Task directions:
For the data that follows, return each line unchanged and drop the pictures.

----

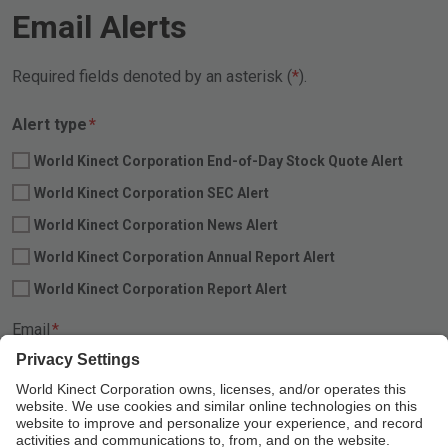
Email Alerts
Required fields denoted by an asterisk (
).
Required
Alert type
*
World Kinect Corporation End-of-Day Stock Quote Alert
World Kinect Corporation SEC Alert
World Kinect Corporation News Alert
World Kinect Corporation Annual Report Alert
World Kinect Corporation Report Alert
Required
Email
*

----

Task response:
Email Alerts
Required fields denoted by an asterisk (
).
Required
Alert type
*
World Kinect Corporation End-of-Day Stock Quote Alert
World Kinect Corporation SEC Alert
World Kinect Corporation News Alert
World Kinect Corporation Annual Report Alert
World Kinect Corporation Report Alert
Required
Email
*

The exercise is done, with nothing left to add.